This report celebrates the 10th anniversary of the Human Dignity Trust using the law to defend the rights of LGBT people globally.
The Trust played a pivotal role in the ongoing and rapidly accelerating movement towards decriminalisation in 2011-2021. We supported local partners with world-class legal expertise in 25 countries, achieving impactful and far-reaching wins in courts and assisting governments with law reform efforts. We have mobilised more than £18 million worth of pro bono legal expertise to assist us and our partners. Our research is at the forefront in examining the global legal landscape and demonstrating good practice in reforming discriminatory sexual offence laws and enacting protective legislation. Furthermore, our strategic communications work has contributed to the growing global awareness of the scourge of criminalisation and has measurably changed hearts and minds in favour of protecting the rights of LGBT people.
Four areas of the Trust’s work over the last 10 years are explored in the report: strategic human rights litigation; technical assistance for legislative reform; media, communications and public education; and, research, tools and publications.
Strategic human rights litigation is at the core of the Human Dignity Trust’s work. Working in close partnership with local lawyers and civil society, our in-house experts in international human rights law and comparative constitutional law together with our vast pro bono panel of barristers and solicitors held to ensure that cases are robust, draw from a wide range of supportive legal literature, and strategically contributed to the growing global jurisprudence in favour of decriminalisation and the recognition of LGBT human rights. Winning cases have: decriminalised consensual same-sex intimacy; upheld the right to freedom of association for LGBT people; banned the use of forced anal examinations; and, advanced LGBT-related asylum protection.
The Human Dignity Trust has provided highly-skilled technical legal and communications assistance to governments committed to changing the laws that criminalise or fail to protect LGBT people. While political will may exist to address these laws, access to adequate technical expertise and resources often remains a barrier to reform. Our legislative reform programmes exist to fill that gap, providing governments and other stakeholders with the world-class technical legal expertise needed to pursue successful reform.
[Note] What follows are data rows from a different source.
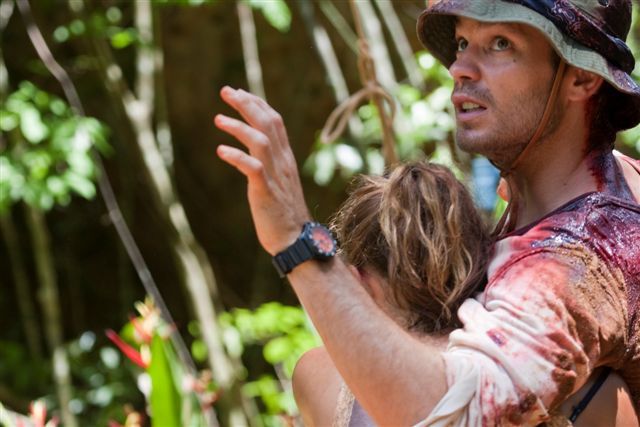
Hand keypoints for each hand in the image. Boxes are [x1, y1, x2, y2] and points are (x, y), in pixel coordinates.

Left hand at [214, 86, 310, 254]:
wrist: (296, 241)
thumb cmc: (284, 216)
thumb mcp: (279, 184)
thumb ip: (270, 167)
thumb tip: (253, 156)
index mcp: (286, 159)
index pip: (275, 122)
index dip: (258, 104)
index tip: (240, 92)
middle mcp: (283, 163)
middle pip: (268, 123)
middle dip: (247, 104)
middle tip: (226, 91)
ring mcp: (276, 176)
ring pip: (261, 140)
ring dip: (239, 126)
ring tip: (217, 119)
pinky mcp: (266, 191)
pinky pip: (253, 167)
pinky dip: (236, 156)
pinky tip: (220, 150)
To create enabling environments for legal change, our core legal work is now accompanied in almost all jurisdictions by support for sophisticated media, communications and public education campaigns. Our understanding of the unique communications needs associated with decriminalisation and recognition of the rights of LGBT people allows us to tell human stories, subtly dispel myths, and foster understanding and empathy towards LGBT people and other vulnerable groups, thus minimising public backlash against the changes in the law.
Our research, tools and publications have evolved into a growing body of authoritative and ground-breaking evidence and analysis, spanning briefing notes, in-depth case studies, pioneering legal analysis and innovative digital products. Taken together, these make up a formidable intellectual arsenal, which both makes the case for the need for legal change and provides the practical tools to successfully undertake it. We carry out research with the clear aim of significantly advancing legal change for LGBT people, including groups traditionally overlooked in the literature.